Sometimes it is better to write a small check than a big one.
Did I say sometimes?
In Graulau v. Credit One Bank, N.A., No. 20-12037-J, 2020 U.S. App. LEXIS 27159 (11th Cir. August 25, 2020) a defendant (allegedly) refused to front the cost of arbitration after successfully enforcing an arbitration clause and now the Plaintiff might have a second chance in federal court.
The Plaintiff—who doesn’t even have a lawyer folks—took an appeal from a magistrate judge’s recommendation to dismiss her second TCPA suit against Credit One alleging thousands of illegal collection calls. Setting aside that the procedural setting here is wonky—ordinarily, the recommendations of magistrate judges must form the basis of an objection to the district court before they may be appealed—the appeal appeared very weak since the Plaintiff had previously stipulated (through her previous counsel) that her claim was subject to arbitration. Indeed, filing a second TCPA suit in federal court after the first suit was determined—via stipulation—to be subject to arbitration might seem utterly frivolous.
The Eleventh Circuit Court of Appeals disagreed under the circumstances present. Specifically, the Plaintiff contended that she fully desired to arbitrate the claim but that she could not afford to do so. And rather than come forward with the sums needed to initiate arbitration, Credit One (allegedly) refused to front any of the costs. This, Plaintiff argued, made it impossible for her to comply with the terms of the arbitration agreement and allowed her bring her second suit.
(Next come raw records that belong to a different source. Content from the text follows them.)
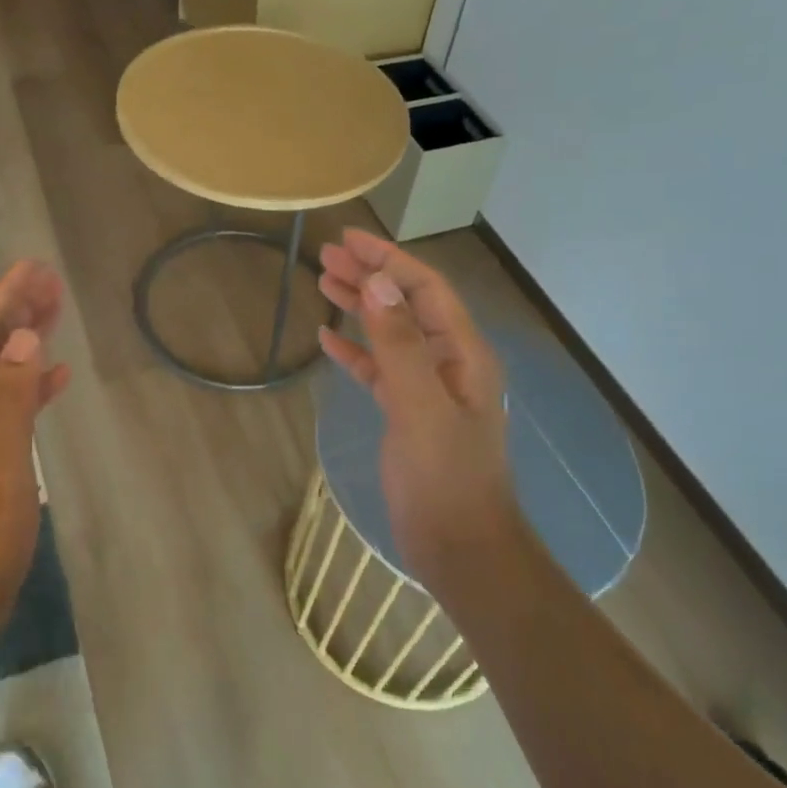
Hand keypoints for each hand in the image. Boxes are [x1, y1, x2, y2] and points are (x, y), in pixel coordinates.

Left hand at [0, 261, 70, 663]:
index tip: (36, 267)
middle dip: (14, 308)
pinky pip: (5, 404)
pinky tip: (55, 377)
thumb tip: (22, 335)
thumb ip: (9, 400)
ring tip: (57, 313)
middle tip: (52, 280)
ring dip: (23, 340)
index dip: (4, 296)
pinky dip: (29, 383)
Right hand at [318, 230, 521, 593]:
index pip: (425, 289)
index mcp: (463, 353)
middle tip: (326, 255)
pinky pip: (379, 369)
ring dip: (360, 305)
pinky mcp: (407, 412)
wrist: (460, 548)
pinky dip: (355, 350)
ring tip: (323, 281)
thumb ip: (401, 345)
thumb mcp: (421, 407)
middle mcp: (448, 362)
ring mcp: (428, 388)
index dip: (389, 260)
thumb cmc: (445, 478)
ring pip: (390, 333)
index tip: (349, 239)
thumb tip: (380, 282)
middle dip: (370, 275)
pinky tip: (328, 339)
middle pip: (406, 304)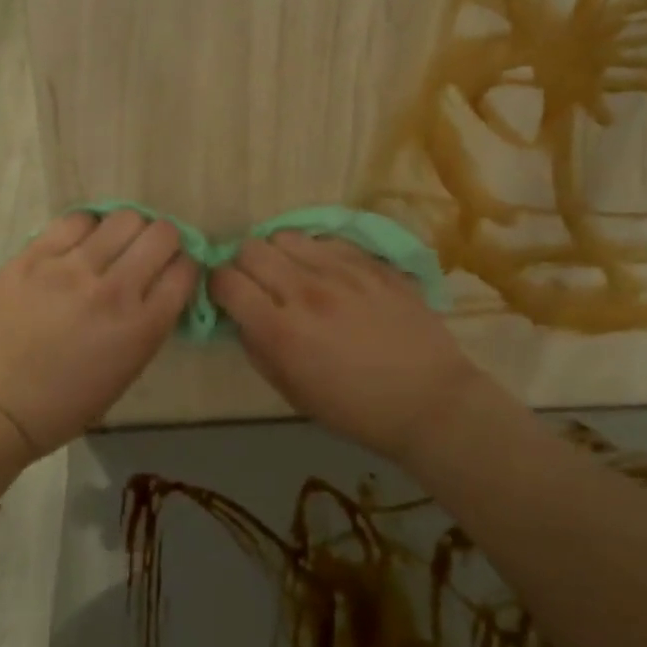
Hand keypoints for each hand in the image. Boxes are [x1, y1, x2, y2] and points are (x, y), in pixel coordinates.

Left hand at [0, 210, 195, 457]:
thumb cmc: (63, 404)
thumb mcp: (126, 371)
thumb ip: (149, 323)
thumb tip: (161, 284)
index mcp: (141, 328)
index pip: (185, 270)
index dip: (183, 266)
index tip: (172, 271)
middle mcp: (113, 290)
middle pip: (161, 234)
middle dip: (164, 240)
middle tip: (147, 252)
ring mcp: (71, 269)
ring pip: (123, 218)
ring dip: (127, 230)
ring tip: (112, 244)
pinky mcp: (34, 256)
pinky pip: (76, 220)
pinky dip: (88, 227)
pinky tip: (81, 242)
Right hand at [208, 232, 487, 466]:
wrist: (429, 400)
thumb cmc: (356, 410)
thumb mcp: (293, 392)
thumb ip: (258, 348)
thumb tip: (241, 316)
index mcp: (281, 331)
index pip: (225, 281)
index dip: (217, 286)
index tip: (226, 297)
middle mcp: (305, 291)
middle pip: (250, 248)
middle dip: (243, 265)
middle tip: (257, 284)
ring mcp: (341, 271)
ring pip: (285, 236)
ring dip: (278, 254)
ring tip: (293, 274)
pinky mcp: (370, 262)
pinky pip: (326, 240)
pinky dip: (315, 252)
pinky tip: (327, 273)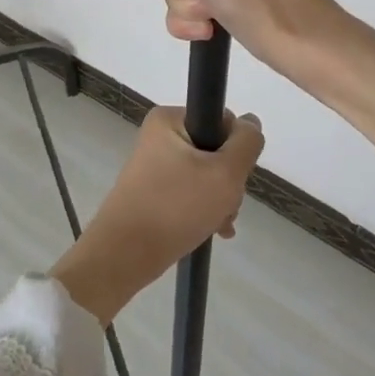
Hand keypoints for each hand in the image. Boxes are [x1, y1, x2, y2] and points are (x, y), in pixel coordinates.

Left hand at [49, 107, 263, 324]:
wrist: (123, 256)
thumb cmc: (175, 207)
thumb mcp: (225, 173)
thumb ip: (247, 143)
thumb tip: (251, 122)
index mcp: (169, 119)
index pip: (222, 121)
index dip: (236, 149)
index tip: (233, 178)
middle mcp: (159, 136)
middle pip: (215, 150)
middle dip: (228, 182)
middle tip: (226, 207)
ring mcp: (154, 164)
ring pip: (205, 174)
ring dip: (219, 199)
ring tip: (218, 226)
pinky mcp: (152, 189)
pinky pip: (189, 191)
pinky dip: (203, 209)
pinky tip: (213, 230)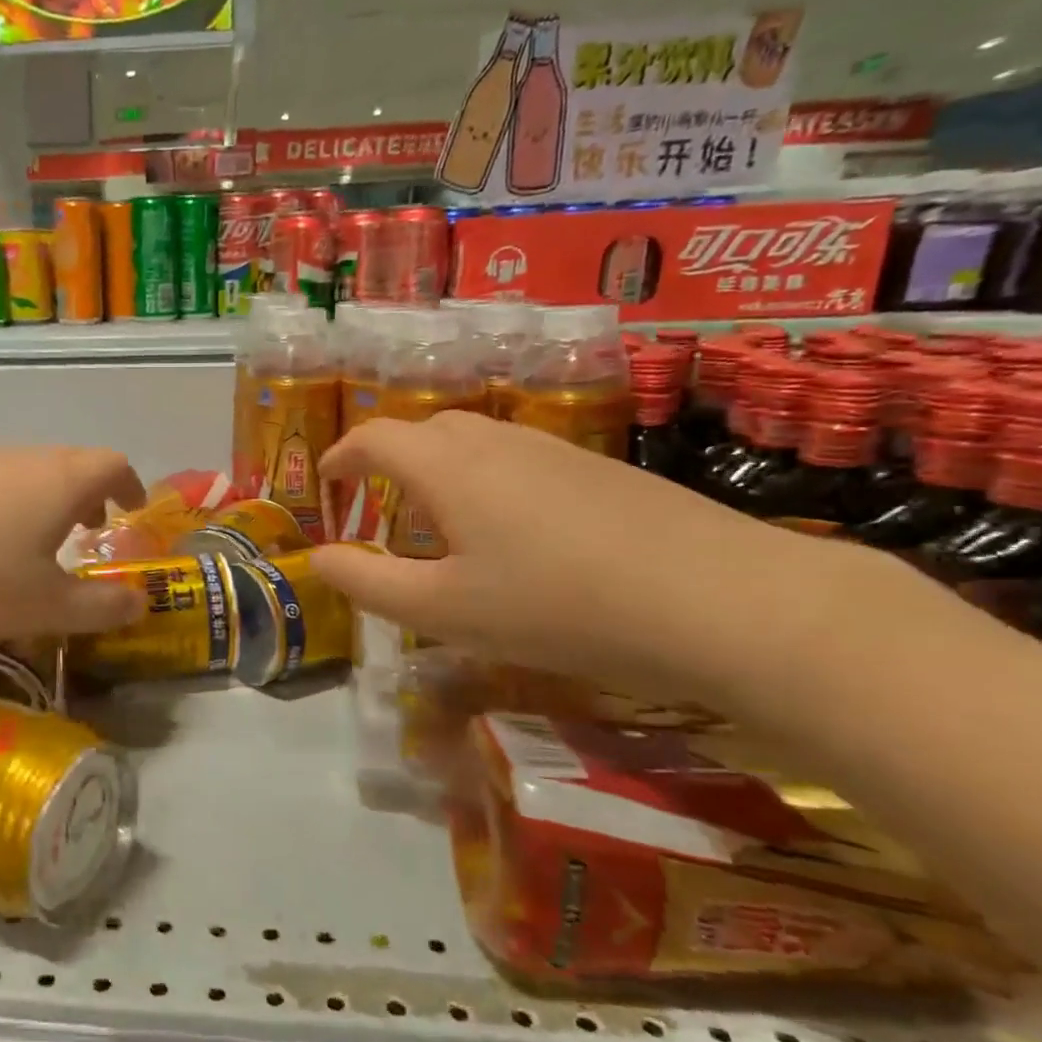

In passing on the Plaintiff’s request to proceed in forma pauperis the appellate court found this argument to be non-frivolous. Here’s the analysis:
Her complaint alleged that arbitration was prohibitively expensive for her because she was indigent. She attached an affidavit from a Credit One employee stating that Ms. Graulau would be responsible for paying “all charges incurred in accordance with . . . the Arbitration Agreement.” She also submitted an affidavit showing that she had no assets and her sole source of income was disability benefits. When “a party seeks to invalidate an arbitration agreement on the ground that arbitration would be prohibitively expensive, that party bears the burden of showing the likelihood of incurring such costs This Court has held that the invalidation of an arbitration agreement as prohibitively expensive must be assessed on a “case-by-case” basis.
Liberally construing Ms. Graulau’s pro se filings, she has a non-frivolous argument that her arbitration agreement is unenforceable because arbitration would be prohibitively expensive for her.
And so the case lives on.
Notably, of course, this ruling was not “on the merits” but the fact that the Court found her claim passed the smell test should be a real lesson to TCPA defendants out there: if you are serious about enforcing arbitration agreements be prepared to shell out the cost necessary to initiate the proceeding. Otherwise you might be facing a “case by case” showing of need in federal court.